Goal of the exercise – Leave out the pictures and retype all the entries below exactly.
——————————
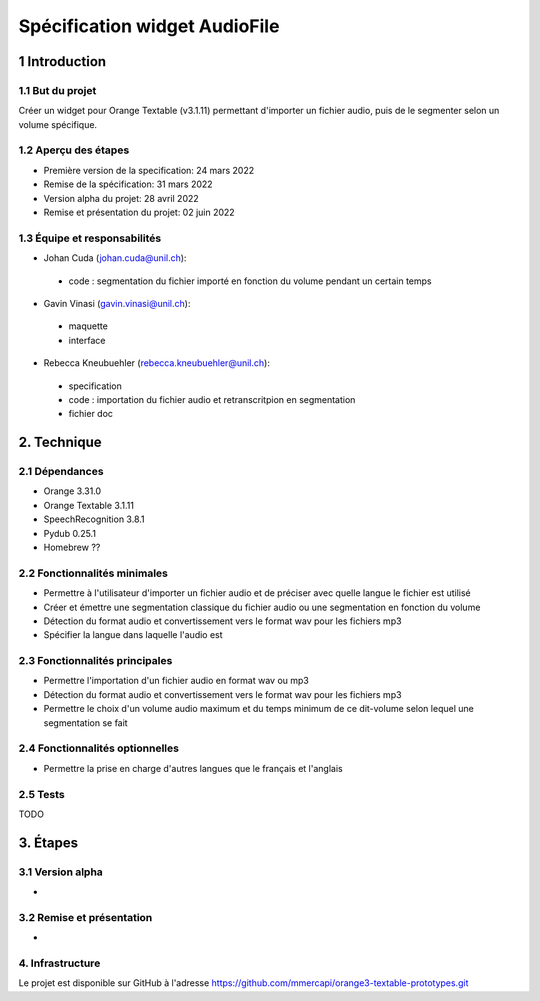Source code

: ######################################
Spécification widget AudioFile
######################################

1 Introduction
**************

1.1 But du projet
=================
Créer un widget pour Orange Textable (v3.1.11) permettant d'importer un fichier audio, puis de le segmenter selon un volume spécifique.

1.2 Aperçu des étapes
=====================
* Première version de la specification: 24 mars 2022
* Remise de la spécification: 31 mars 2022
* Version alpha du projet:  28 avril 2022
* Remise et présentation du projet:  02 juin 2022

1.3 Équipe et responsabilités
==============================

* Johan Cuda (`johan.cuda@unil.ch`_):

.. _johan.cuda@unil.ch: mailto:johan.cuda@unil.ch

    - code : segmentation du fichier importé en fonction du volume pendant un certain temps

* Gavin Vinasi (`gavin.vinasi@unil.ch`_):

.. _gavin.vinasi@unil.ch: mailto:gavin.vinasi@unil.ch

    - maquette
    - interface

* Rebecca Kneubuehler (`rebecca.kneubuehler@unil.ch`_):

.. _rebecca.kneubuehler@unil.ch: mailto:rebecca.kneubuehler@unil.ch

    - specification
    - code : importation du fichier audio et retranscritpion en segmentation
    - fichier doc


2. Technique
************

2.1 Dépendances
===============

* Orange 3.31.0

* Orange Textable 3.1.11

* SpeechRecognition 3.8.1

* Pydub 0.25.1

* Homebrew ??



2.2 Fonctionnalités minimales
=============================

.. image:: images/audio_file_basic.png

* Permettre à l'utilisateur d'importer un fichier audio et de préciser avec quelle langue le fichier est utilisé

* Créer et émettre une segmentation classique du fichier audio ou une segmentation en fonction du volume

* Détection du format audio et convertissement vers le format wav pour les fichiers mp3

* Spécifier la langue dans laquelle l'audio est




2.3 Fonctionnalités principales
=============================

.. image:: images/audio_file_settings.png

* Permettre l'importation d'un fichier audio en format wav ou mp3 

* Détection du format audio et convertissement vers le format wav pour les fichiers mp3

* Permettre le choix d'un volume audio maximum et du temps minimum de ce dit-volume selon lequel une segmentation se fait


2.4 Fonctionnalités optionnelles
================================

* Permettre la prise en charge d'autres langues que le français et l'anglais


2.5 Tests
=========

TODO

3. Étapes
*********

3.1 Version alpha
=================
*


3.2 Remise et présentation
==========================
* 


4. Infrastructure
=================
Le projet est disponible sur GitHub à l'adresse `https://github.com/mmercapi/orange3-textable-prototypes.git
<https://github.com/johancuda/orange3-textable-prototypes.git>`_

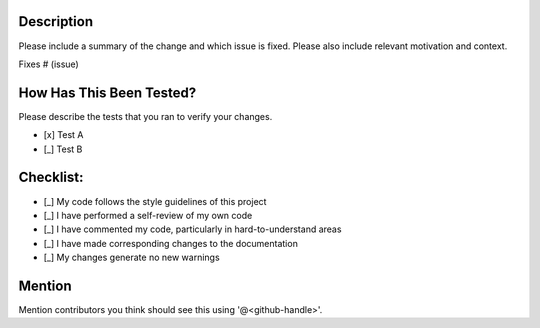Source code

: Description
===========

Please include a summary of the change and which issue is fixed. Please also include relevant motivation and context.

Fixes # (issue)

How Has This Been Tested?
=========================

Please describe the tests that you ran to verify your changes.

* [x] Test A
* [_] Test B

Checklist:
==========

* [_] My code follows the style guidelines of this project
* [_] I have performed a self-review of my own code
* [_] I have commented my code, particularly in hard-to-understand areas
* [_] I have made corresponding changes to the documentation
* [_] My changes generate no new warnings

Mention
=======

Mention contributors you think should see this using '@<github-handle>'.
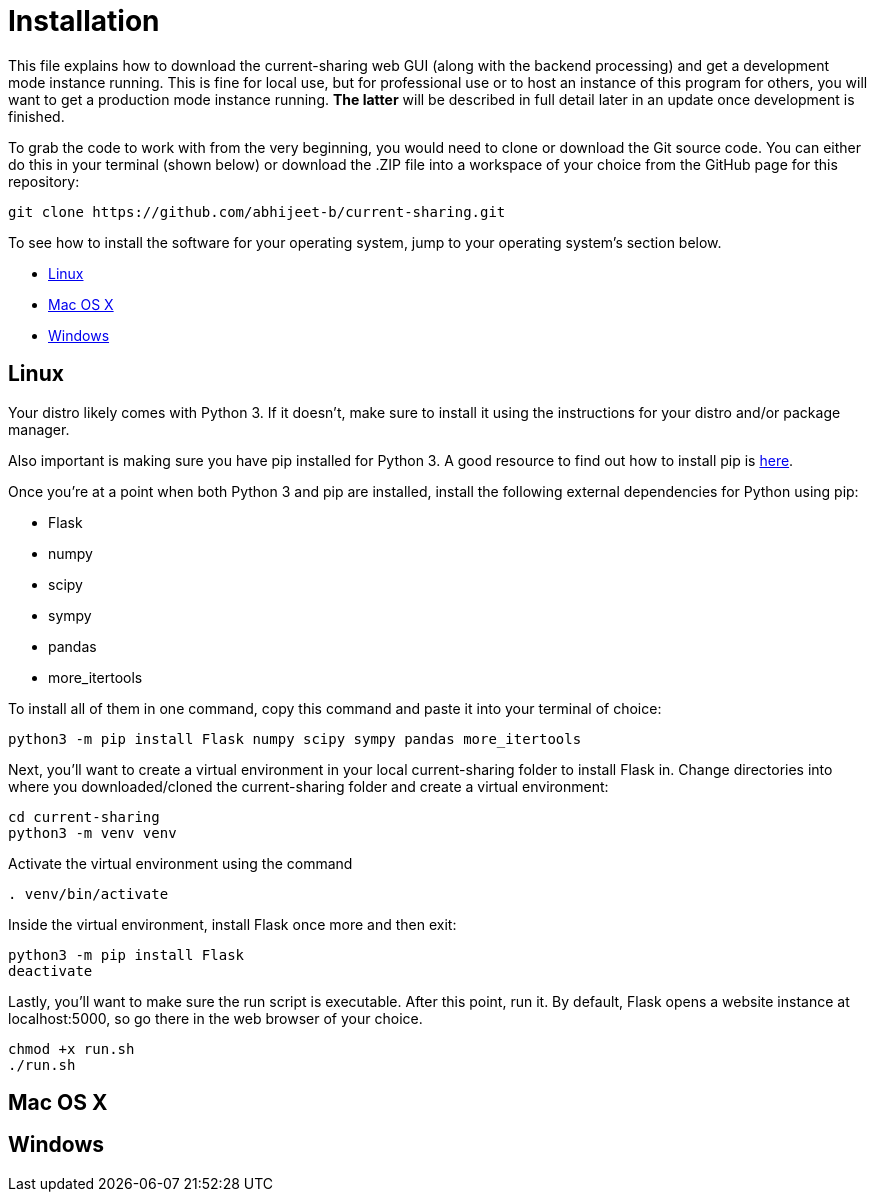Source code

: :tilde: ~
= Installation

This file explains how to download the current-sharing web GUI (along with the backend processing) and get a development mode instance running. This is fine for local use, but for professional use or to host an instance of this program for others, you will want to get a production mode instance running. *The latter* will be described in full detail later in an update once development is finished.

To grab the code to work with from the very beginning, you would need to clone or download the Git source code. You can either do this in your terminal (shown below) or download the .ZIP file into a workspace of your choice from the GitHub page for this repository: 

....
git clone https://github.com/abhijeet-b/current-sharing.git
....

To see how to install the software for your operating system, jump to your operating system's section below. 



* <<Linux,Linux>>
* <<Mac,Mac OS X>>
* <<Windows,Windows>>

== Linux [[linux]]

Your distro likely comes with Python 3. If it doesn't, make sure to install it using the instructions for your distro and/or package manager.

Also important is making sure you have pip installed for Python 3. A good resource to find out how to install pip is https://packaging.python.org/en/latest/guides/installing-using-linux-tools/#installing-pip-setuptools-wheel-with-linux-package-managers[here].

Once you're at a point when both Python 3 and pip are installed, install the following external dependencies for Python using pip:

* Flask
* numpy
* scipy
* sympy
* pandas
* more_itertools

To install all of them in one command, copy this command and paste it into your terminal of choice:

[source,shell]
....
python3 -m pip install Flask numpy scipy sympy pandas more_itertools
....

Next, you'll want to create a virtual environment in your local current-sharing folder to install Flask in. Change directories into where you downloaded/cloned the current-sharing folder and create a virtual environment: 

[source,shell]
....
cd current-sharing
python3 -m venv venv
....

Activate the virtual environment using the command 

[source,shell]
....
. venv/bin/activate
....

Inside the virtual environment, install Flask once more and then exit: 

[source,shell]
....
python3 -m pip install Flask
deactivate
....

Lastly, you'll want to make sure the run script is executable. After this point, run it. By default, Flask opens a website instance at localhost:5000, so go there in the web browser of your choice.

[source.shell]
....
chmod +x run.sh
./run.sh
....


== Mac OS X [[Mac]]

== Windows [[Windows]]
——————————
Problem solution –
Source code

: ######################################
Spécification widget AudioFile
######################################

1 Introduction
**************

1.1 But du projet
=================
Créer un widget pour Orange Textable (v3.1.11) permettant d'importer un fichier audio, puis de le segmenter selon un volume spécifique.

1.2 Aperçu des étapes
=====================
* Première version de la specification: 24 mars 2022
* Remise de la spécification: 31 mars 2022
* Version alpha du projet:  28 avril 2022
* Remise et présentation du projet:  02 juin 2022

1.3 Équipe et responsabilités
==============================

* Johan Cuda (`johan.cuda@unil.ch`_):

.. _johan.cuda@unil.ch: mailto:johan.cuda@unil.ch

    - code : segmentation du fichier importé en fonction du volume pendant un certain temps

* Gavin Vinasi (`gavin.vinasi@unil.ch`_):

.. _gavin.vinasi@unil.ch: mailto:gavin.vinasi@unil.ch

    - maquette
    - interface

* Rebecca Kneubuehler (`rebecca.kneubuehler@unil.ch`_):

.. _rebecca.kneubuehler@unil.ch: mailto:rebecca.kneubuehler@unil.ch

    - specification
    - code : importation du fichier audio et retranscritpion en segmentation
    - fichier doc


2. Technique
************

2.1 Dépendances
===============

* Orange 3.31.0

* Orange Textable 3.1.11

* SpeechRecognition 3.8.1

* Pydub 0.25.1

* Homebrew ??



2.2 Fonctionnalités minimales
=============================

.. image:: images/audio_file_basic.png

* Permettre à l'utilisateur d'importer un fichier audio et de préciser avec quelle langue le fichier est utilisé

* Créer et émettre une segmentation classique du fichier audio ou une segmentation en fonction du volume

* Détection du format audio et convertissement vers le format wav pour les fichiers mp3

* Spécifier la langue dans laquelle l'audio est




2.3 Fonctionnalités principales
=============================

.. image:: images/audio_file_settings.png

* Permettre l'importation d'un fichier audio en format wav ou mp3 

* Détection du format audio et convertissement vers le format wav pour les fichiers mp3

* Permettre le choix d'un volume audio maximum et du temps minimum de ce dit-volume selon lequel une segmentation se fait


2.4 Fonctionnalités optionnelles
================================

* Permettre la prise en charge d'autres langues que le français et l'anglais


2.5 Tests
=========

TODO

3. Étapes
*********

3.1 Version alpha
=================
*


3.2 Remise et présentation
==========================
* 


4. Infrastructure
=================
Le projet est disponible sur GitHub à l'adresse `https://github.com/mmercapi/orange3-textable-prototypes.git
<https://github.com/johancuda/orange3-textable-prototypes.git>`_

Source code

: Description
===========

Please include a summary of the change and which issue is fixed. Please also include relevant motivation and context.

Fixes # (issue)

How Has This Been Tested?
=========================

Please describe the tests that you ran to verify your changes.

* [x] Test A
* [_] Test B

Checklist:
==========

* [_] My code follows the style guidelines of this project
* [_] I have performed a self-review of my own code
* [_] I have commented my code, particularly in hard-to-understand areas
* [_] I have made corresponding changes to the documentation
* [_] My changes generate no new warnings

Mention
=======

Mention contributors you think should see this using '@<github-handle>'.
Source code

: :tilde: ~
= Installation

This file explains how to download the current-sharing web GUI (along with the backend processing) and get a development mode instance running. This is fine for local use, but for professional use or to host an instance of this program for others, you will want to get a production mode instance running. *The latter* will be described in full detail later in an update once development is finished.

To grab the code to work with from the very beginning, you would need to clone or download the Git source code. You can either do this in your terminal (shown below) or download the .ZIP file into a workspace of your choice from the GitHub page for this repository: 

....
git clone https://github.com/abhijeet-b/current-sharing.git
....

To see how to install the software for your operating system, jump to your operating system's section below. 



* <<Linux,Linux>>
* <<Mac,Mac OS X>>
* <<Windows,Windows>>

== Linux [[linux]]

Your distro likely comes with Python 3. If it doesn't, make sure to install it using the instructions for your distro and/or package manager.

Also important is making sure you have pip installed for Python 3. A good resource to find out how to install pip is https://packaging.python.org/en/latest/guides/installing-using-linux-tools/#installing-pip-setuptools-wheel-with-linux-package-managers[here].

Once you're at a point when both Python 3 and pip are installed, install the following external dependencies for Python using pip:

* Flask
* numpy
* scipy
* sympy
* pandas
* more_itertools

To install all of them in one command, copy this command and paste it into your terminal of choice:

[source,shell]
....
python3 -m pip install Flask numpy scipy sympy pandas more_itertools
....

Next, you'll want to create a virtual environment in your local current-sharing folder to install Flask in. Change directories into where you downloaded/cloned the current-sharing folder and create a virtual environment: 

[source,shell]
....
cd current-sharing
python3 -m venv venv
....

Activate the virtual environment using the command 

[source,shell]
....
. venv/bin/activate
....

Inside the virtual environment, install Flask once more and then exit: 

[source,shell]
....
python3 -m pip install Flask
deactivate
....

Lastly, you'll want to make sure the run script is executable. After this point, run it. By default, Flask opens a website instance at localhost:5000, so go there in the web browser of your choice.

[source.shell]
....
chmod +x run.sh
./run.sh
....


== Mac OS X [[Mac]]

== Windows [[Windows]]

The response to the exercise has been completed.